IC Insightsが2014年の秋季予測を発表した。それによれば、2014年以降の半導体市場は堅調だが大きな成長は期待できないという。ファウンドリ市場でのシェアの低下に頭を悩ます中国は、今後はファブレス企業の設立に力を入れていくとしている。
米国の市場調査会社であるIC Insightsは、2014年の秋季予測を発表した。同社のプレジデントで、同報告書を作成したBill McClean氏によると、「2014年以降の半導体業界は、堅調ではあるが、大きな成長は期待できない。成長率は1桁台後半と予想される」という。
2014年は、電子システムの売上高が5%増加し、これに伴って半導体売上高は7%増になると予想される。設備投資額は2013年には3%減少したが、2014年は12%増に転じる見通しだという。
McClean氏は、「中国は電子システムの消費では市場をけん引し続けるが、中国の半導体メーカーが大きく好転することはないと予想される」と述べている。同氏の報告書によると、2014年の半導体市場では意外なニュースがいくつかあったが、それ以外は特に大きな変化はなく横ばい状態が続くと予想される。
意外なニュースとは、具体的には次の3点だ。
2014年のDRAMとアナログ半導体の売上高は、わずかではあるが増加する見込みだ。
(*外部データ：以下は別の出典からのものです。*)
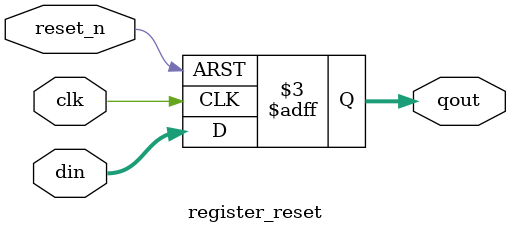
<source format=v>
module register_reset #(
    parameter N = 4   // number of bits
)(
    input wire          clk,
    input wire          reset_n,
    input wire  [N-1:0] din,
    output reg  [N-1:0] qout
); 

    always @(posedge clk or negedge reset_n) begin
        if (!reset_n) 
            qout <= {N{1'b0}}; 
        else          
            qout <= din; 
    end
endmodule

</source>
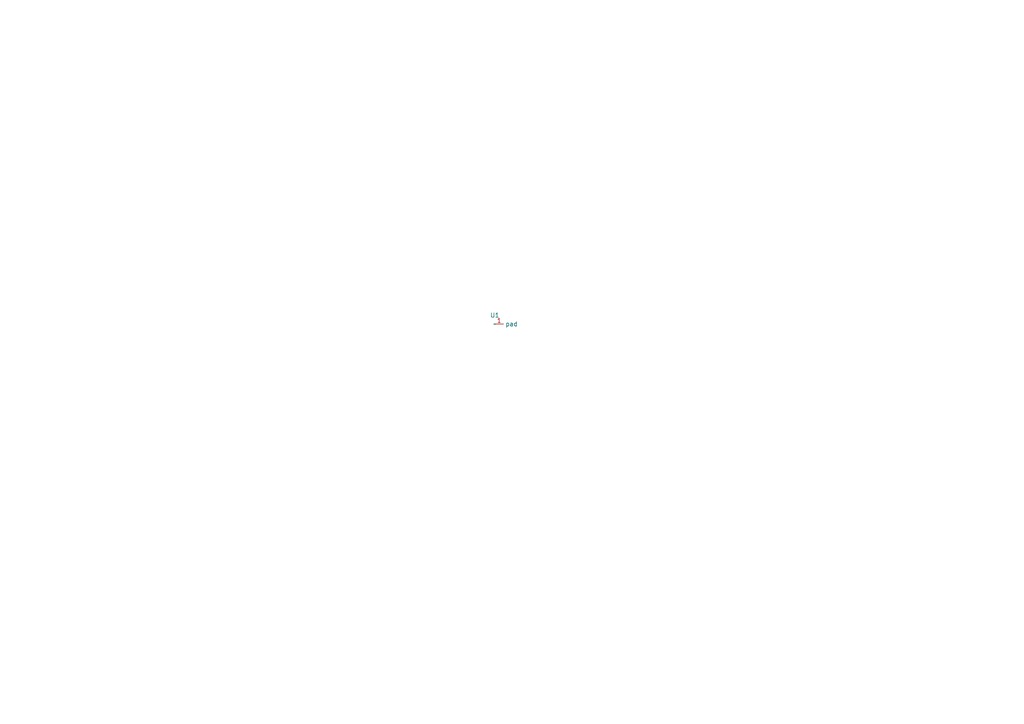
<source format=kicad_sch>
(kicad_sch (version 20230121) (generator eeschema)

  (uuid 187cd165-a145-4c34-82ff-b940576a2f8e)

  (paper "A4")

  


  (symbol (lib_id "jack_pad:jack_pad") (at 143.51 93.98 0) (unit 1)
    (in_bom yes) (on_board yes) (dnp no) (fields_autoplaced)
    (uuid 8e3fa477-27a1-48b9-a858-9dacbb3fec40)
    (property "Reference" "U1" (at 143.51 91.44 0) (do_not_autoplace)
      (effects (font (size 1.27 1.27)))
    )
    (property "Value" "~" (at 143.51 93.98 0)
      (effects (font (size 1.27 1.27)))
    )
    (property "Footprint" "Library:jack_pad" (at 143.51 93.98 0)
      (effects (font (size 1.27 1.27)) hide)
    )
    (property "Datasheet" "" (at 143.51 93.98 0)
      (effects (font (size 1.27 1.27)) hide)
    )
    (pin "1" (uuid 78caf4b1-7e0d-479c-8da8-775173c49188))
    (instances
      (project "kicad_library"
        (path "/187cd165-a145-4c34-82ff-b940576a2f8e"
          (reference "U1") (unit 1)
        )
      )
    )
  )

  (sheet_instances
    (path "/" (page "1"))
  )
)

</source>
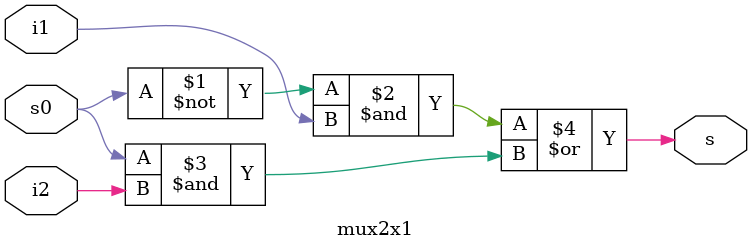
<source format=v>
module mux2x1(i1, i2, s, s0);

input i1, i2, s0;
output s;
assign s = (((~s0) & i1 ) | ((s0) & i2));
endmodule
</source>
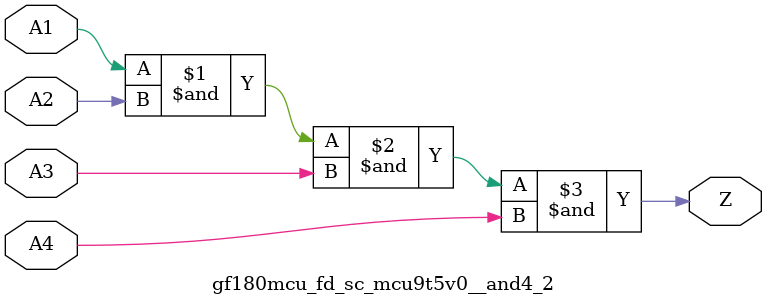
<source format=v>

module gf180mcu_fd_sc_mcu9t5v0__and4_2( A1, A2, A3, A4, Z );
input A1, A2, A3, A4;
output Z;

	and MGM_BG_0( Z, A1, A2, A3, A4 );

endmodule

</source>
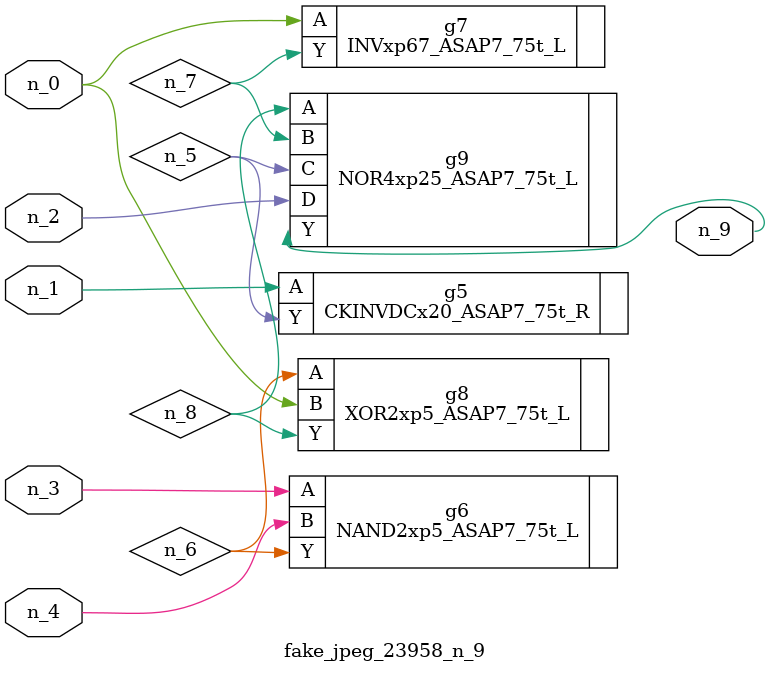
<source format=v>
module fake_jpeg_23958_n_9 (n_3, n_2, n_1, n_0, n_4, n_9);

input n_3;
input n_2;
input n_1;
input n_0;
input n_4;

output n_9;

wire n_8;
wire n_6;
wire n_5;
wire n_7;

CKINVDCx20_ASAP7_75t_R g5 ( 
.A(n_1),
.Y(n_5)
);

NAND2xp5_ASAP7_75t_L g6 ( 
.A(n_3),
.B(n_4),
.Y(n_6)
);

INVxp67_ASAP7_75t_L g7 ( 
.A(n_0),
.Y(n_7)
);

XOR2xp5_ASAP7_75t_L g8 ( 
.A(n_6),
.B(n_0),
.Y(n_8)
);

NOR4xp25_ASAP7_75t_L g9 ( 
.A(n_8),
.B(n_7),
.C(n_5),
.D(n_2),
.Y(n_9)
);


endmodule
</source>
ロジックICは2014年も引き続き、半導体市場で最も大きいシェアを占める見通しだ。しかし、ロジックICの販売価格の低下によって、半導体市場全体の販売価格が3%下がると予想される。
タブレット端末/携帯電話機向けプロセッサは成長分野の1つだが、過去2年間、成長率は鈍化していた。2014年は、13〜19%に回復する見通しだ。その他の成長分野には、ワイヤレス、パワーマネジメント、車載半導体がある。
McClean氏は、半導体市場の長期予測について、「2015年は若干の成長が予想され、その後は6〜7%増と穏やかな成長が続く。ただし、2017年には、マクロ経済の落ち込みが懸念される」と述べている。
2014年の半導体市場では、TSMCの生産量がIntelを上回ったことが注目を集めた。ファブレス半導体企業は安定した成長を続けており、TSMCも同様の成長を見せた。